Ainsi, nombre d’entre nous souhaiteraient pouvoir expliquer historiquement ce qui ne peut pas l’être. Ce désir de fondements historiques solides est parfaitement compréhensible, et même louable. Mais bien souvent, il se heurte aux limites insurmontables de la transmission.

Par ailleurs, nous sommes fortement enclins à personnaliser l’Histoire. Une manière de rendre le passé concret, imaginable, «personnel». Les destins individuels offrent une clé de compréhension historique. Mais Clio, muse de l’Histoire, en détient tout un trousseau, nous ouvrant ainsi plusieurs accès vers l’univers du passé.

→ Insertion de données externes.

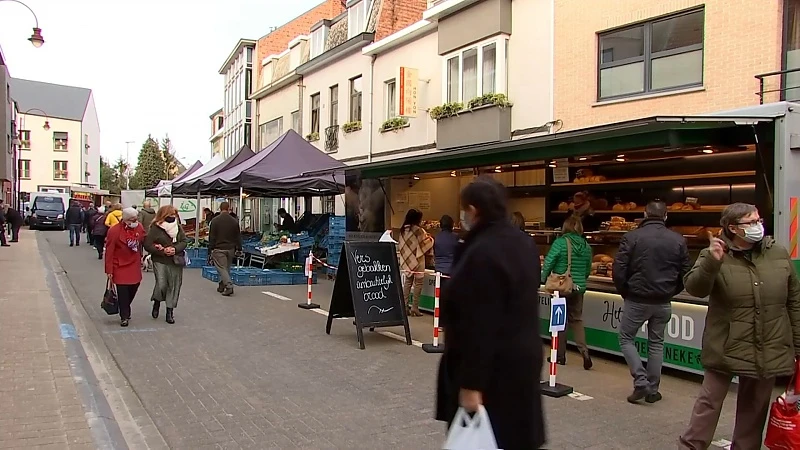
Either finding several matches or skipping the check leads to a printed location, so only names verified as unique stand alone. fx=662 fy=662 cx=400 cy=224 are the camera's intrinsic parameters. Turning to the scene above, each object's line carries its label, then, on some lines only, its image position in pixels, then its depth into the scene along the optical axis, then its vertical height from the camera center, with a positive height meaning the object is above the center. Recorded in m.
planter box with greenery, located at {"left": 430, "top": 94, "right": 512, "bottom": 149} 14.06 +2.12
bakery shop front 6.40 +0.56
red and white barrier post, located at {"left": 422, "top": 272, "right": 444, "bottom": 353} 8.31 -1.57
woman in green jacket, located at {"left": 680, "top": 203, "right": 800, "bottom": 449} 4.12 -0.58
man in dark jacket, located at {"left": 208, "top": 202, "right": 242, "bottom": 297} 13.26 -0.59
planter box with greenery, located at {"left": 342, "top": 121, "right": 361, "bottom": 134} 20.59 +2.77
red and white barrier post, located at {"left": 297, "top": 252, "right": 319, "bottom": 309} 11.63 -1.05
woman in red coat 9.40 -0.56
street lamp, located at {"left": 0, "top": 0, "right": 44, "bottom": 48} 18.22 +4.79
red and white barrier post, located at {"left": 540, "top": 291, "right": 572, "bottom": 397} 6.35 -1.12
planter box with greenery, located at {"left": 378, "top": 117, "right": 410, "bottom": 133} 17.84 +2.51
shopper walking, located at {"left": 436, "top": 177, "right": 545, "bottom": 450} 2.97 -0.54
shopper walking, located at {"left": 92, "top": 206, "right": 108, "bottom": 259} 20.45 -0.58
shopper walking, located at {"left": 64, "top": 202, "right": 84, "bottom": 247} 28.50 -0.41
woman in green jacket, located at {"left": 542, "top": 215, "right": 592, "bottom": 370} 7.41 -0.54
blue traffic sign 6.41 -0.96
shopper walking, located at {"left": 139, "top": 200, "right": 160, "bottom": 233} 15.16 -0.02
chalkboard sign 8.71 -0.98
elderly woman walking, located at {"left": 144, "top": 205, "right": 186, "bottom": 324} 9.88 -0.58
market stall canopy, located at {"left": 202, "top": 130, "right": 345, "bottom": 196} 15.23 +1.04
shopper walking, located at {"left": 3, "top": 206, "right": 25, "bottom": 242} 28.95 -0.35
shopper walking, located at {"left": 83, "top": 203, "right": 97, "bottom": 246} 25.28 -0.28
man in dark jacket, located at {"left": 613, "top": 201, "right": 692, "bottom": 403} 5.95 -0.60
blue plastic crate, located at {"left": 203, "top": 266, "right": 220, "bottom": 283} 15.77 -1.46
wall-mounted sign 16.70 +3.12
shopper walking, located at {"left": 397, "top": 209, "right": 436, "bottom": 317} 10.84 -0.52
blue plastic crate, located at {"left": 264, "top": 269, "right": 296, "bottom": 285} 15.20 -1.46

Enfin, avec Berthe de Bourgogne, le travail de mémoire montre un véritable désir d’idéalisation. Pour peu qu’on adhère à cette version, présenter la reine Berthe comme une fondatrice d’abbayes travailleuse et dévouée n’a en soi rien de répréhensible. Mais cette façon de voir les choses ne doit pas devenir une habitude ni entraîner une interprétation de l’Histoire où, sans crier gare, les «grands» de ce monde régneraient seuls, et crânement, sur le destin des «petits».